The problem here is a long tail problem. As physicians, we strive to know when a patient’s presentation is not routine. Our challenge comes from knowing when we should switch from system 1 (or automatic) thinking to system 2 (deliberate) thinking. What clues must we consider prior to using a guideline?
Too often we see patients with diagnostic labels and “perfect” treatment for those labels — e.g., CHF or COPD. But when we consider the patient more carefully we see that the patient does not carry to correct diagnosis. The treatment (guideline directed) is wrong because the diagnosis is wrong.
Perhaps guidelines should start with a very careful inclusion definition. So for acute pharyngitis perhaps we would require short duration (at most 3 to 5 days), and no red flag symptoms. For systolic dysfunction, we might define an inclusion ejection fraction. For COPD we should require full PFTs (to define obstruction and exclude restrictive lung disease).

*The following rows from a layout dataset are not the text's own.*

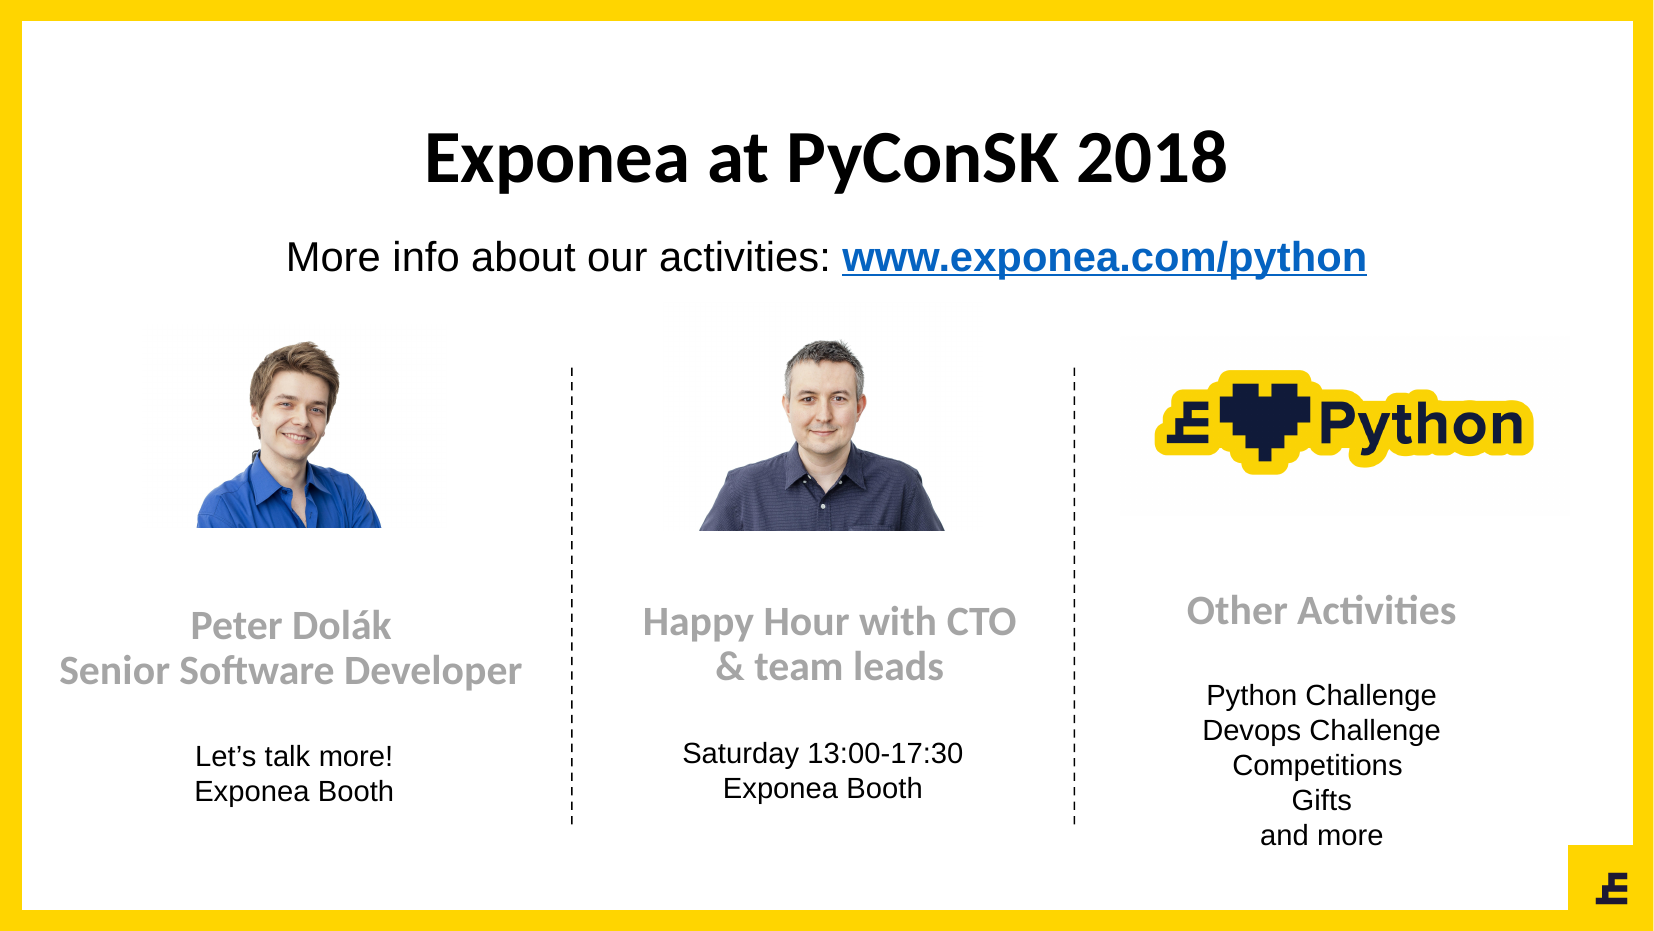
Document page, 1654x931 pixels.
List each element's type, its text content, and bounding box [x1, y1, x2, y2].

text_box Happy Hour with CTO & team leads [620, 573, 1040, 698]
text_box Peter Dolák Senior Software Developer [0, 576, 586, 701]
text_box Exponea at PyConSK 2018 [26, 0, 1627, 208]
text_box Other Activities [1138, 517, 1505, 642]
picture [0, 0, 1654, 931]
text_box Let’s talk more! Exponea Booth [49, 730, 540, 887]
text_box More info about our activities: www.exponea.com/python [94, 214, 1559, 308]
text_box Python Challenge Devops Challenge Competitions Gifts and more [1119, 668, 1524, 871]
text_box Saturday 13:00-17:30 Exponea Booth [625, 698, 1021, 848]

I submit this is not a trivial problem. Guidelines become recipes, but recipes do not work with the wrong ingredients. Guidelines should not suppress the physician’s thought process. Perhaps a great guideline would define the warning signs (or “red flags”) that should induce more careful thinking. As an academic perhaps I worry too often about zebras, but then working at a community hospital and a VA hospital, I sure seem to see them.
I often say the diagnosis is job #1. We need our guidelines to clearly define the relevant patients for that guideline. The guideline should direct us to return to the diagnostic process when the patient’s problem representation does not fit the illness script that the guideline defines.
Robert Centor is an internal medicine physician who blogs at DB’s Medical Rants.